We saw no one on Phoebe, and pulled into the island site in the middle of the lake a little before 5pm.
A few things were damp so we laid stuff out.
After calming down and setting up camp, it was time to enjoy our last evening of the trip with some reflector oven pizza.
Morning coffee after a much warmer night.
The first 90 rod portage as we moved east back into the Phoebe River was no issue, but the next 5 rod portage required about 5 rods of bushwhacking on each side because of high water. The last two portages were easy with no issues.
As we arrived to the 285 rod portage from Grace to Beth we were greeted by a canoe from another group and a nice pile of snow on the portage. We met the group on their second trip and they informed us the Alton Lake had iced-out the day before and they had spent the last few days waiting it out on Kelso Lake. I warned them about the river/downed tree west of Knight and we finished the portage and ate lunch.
The paddle across Beth was nice with a breeze at our back and we also noticed snow at the east end. As we got closer, we also noticed some ice but we had no problems pulling into the landing. With a nice snow pile off to the side of the portage, we decided to make a snowman.

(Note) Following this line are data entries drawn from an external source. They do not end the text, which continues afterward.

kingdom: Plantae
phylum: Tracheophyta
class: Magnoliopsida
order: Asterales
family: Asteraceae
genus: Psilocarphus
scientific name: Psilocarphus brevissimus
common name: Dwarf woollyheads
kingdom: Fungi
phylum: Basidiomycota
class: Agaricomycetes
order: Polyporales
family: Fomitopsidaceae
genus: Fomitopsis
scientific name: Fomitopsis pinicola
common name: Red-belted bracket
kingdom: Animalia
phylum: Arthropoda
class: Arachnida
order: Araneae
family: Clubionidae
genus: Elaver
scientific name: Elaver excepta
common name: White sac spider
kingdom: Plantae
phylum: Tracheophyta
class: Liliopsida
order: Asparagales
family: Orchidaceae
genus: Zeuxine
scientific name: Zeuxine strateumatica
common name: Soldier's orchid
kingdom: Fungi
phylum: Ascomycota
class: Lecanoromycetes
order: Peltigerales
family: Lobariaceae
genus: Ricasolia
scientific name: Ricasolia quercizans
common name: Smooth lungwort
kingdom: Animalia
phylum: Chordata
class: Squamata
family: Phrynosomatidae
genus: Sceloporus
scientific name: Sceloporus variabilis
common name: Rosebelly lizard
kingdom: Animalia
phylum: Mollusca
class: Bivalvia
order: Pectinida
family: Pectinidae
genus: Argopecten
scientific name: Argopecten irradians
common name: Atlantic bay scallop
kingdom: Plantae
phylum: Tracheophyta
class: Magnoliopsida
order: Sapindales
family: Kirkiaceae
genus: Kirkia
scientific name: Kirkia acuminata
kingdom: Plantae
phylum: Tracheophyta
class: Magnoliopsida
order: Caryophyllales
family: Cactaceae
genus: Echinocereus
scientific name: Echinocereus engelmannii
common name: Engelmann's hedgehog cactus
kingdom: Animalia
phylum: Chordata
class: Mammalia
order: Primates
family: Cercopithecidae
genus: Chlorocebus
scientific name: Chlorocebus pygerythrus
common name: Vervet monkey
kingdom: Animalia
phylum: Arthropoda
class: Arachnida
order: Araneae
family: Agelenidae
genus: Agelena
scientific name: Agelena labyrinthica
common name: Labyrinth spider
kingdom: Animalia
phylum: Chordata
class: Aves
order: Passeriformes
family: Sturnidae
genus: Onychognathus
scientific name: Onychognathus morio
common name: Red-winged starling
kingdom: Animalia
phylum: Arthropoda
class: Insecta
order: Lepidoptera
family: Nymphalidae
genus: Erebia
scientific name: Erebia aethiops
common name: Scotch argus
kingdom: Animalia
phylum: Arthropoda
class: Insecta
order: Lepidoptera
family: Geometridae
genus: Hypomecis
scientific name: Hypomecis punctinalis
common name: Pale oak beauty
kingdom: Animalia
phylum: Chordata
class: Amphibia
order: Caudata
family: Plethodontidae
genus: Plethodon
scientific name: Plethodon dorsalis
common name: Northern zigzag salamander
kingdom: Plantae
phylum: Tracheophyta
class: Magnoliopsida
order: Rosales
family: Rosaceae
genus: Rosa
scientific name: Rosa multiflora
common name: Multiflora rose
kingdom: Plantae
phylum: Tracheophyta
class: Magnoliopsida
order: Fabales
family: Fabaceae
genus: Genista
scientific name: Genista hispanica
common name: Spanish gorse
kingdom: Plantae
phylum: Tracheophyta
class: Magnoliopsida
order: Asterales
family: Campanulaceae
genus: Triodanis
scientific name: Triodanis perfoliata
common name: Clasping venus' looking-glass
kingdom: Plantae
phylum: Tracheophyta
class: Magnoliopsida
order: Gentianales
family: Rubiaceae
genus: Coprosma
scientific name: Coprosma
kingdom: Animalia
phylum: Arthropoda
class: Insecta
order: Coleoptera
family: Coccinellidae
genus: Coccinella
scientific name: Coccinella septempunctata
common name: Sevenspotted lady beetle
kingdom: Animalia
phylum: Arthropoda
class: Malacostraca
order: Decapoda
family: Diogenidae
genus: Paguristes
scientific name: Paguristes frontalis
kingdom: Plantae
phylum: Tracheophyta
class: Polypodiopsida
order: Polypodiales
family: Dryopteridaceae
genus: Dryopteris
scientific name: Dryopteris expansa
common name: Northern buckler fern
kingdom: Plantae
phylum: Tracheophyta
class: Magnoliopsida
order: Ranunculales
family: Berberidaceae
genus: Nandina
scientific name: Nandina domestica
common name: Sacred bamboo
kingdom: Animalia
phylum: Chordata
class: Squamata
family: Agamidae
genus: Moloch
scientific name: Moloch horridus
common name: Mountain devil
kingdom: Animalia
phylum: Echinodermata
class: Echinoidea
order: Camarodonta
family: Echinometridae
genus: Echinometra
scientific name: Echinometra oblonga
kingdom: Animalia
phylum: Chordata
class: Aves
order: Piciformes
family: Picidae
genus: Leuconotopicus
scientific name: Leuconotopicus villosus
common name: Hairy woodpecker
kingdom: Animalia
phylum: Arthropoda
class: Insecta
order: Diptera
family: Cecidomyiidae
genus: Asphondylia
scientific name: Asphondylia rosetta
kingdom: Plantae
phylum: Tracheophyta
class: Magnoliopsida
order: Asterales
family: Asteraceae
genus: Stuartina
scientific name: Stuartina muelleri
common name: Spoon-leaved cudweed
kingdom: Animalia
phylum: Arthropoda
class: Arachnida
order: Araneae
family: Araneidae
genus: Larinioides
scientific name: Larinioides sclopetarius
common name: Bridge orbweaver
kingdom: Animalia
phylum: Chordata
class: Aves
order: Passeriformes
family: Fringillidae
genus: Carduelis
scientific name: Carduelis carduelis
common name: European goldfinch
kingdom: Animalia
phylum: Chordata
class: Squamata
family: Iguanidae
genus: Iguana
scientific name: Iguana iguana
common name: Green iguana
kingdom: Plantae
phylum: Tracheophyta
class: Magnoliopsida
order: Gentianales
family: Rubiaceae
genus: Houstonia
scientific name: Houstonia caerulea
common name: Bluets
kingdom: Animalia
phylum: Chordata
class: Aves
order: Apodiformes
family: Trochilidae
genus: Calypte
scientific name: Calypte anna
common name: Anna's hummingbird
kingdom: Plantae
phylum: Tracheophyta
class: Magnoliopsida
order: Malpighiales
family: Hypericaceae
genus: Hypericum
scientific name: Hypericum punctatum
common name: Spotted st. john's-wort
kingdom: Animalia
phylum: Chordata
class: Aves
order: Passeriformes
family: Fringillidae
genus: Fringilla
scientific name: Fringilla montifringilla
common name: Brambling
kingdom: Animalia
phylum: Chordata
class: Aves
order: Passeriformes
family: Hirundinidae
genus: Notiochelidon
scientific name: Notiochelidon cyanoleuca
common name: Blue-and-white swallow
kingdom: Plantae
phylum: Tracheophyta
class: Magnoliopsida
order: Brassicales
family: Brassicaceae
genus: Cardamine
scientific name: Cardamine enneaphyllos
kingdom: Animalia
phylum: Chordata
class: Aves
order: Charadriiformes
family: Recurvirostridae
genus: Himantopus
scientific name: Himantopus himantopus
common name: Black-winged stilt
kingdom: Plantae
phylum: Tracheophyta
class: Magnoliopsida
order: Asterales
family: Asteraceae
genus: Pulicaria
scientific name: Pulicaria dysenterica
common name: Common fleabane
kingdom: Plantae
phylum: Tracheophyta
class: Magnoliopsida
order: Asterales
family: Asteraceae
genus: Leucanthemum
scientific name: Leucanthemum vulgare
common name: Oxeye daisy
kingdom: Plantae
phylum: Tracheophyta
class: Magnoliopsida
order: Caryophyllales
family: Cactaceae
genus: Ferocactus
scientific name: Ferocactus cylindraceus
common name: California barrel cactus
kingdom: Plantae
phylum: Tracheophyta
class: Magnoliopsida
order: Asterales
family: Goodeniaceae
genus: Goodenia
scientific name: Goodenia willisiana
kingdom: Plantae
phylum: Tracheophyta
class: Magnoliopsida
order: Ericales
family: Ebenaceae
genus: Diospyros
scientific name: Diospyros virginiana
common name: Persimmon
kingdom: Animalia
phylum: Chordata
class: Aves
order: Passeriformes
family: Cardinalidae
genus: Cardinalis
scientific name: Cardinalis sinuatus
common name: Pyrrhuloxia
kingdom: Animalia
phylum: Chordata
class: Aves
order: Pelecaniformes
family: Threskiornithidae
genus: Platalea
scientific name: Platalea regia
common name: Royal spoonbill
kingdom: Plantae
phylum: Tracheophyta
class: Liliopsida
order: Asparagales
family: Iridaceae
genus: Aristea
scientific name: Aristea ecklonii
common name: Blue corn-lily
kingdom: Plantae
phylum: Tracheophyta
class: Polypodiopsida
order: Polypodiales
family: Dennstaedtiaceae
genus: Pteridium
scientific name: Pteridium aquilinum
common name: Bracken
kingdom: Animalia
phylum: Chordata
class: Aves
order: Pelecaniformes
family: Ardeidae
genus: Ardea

This portage was in better shape than most we encountered and we were soon headed up Alton Lake, hugging the west shore to stay out of the wind. Once we got to the peninsula south of the portage into Sawbill we crossed the middle and rounded the corner only to be greeted with a wall of ice. Though Alton was 95% out, all the remaining ice had been pushed to the east shore of the lake. A little spooked from remembering the couple found dead in their life jackets on Alton in 2011, I wasn't interested in getting between the ice and waves, so we decided to head up to Kelso and get to Sawbill via the Kelso River. The wind decided to kick up at that moment and we embarked on a scary crossing of Alton but quickly arrived on the west shore so we could paddle out of the wind up to the Kelso portage. The rest of the tripping was uneventful and we arrived at the Sawbill landing about 4 in the afternoon.
All in all, we had a good but challenging trip. We saw two moose, had some really nice weather, covered a ton of ground, and enjoyed our campsite on Malberg. Tipping and our ice detour certainly added a sense of accomplishment to the journey.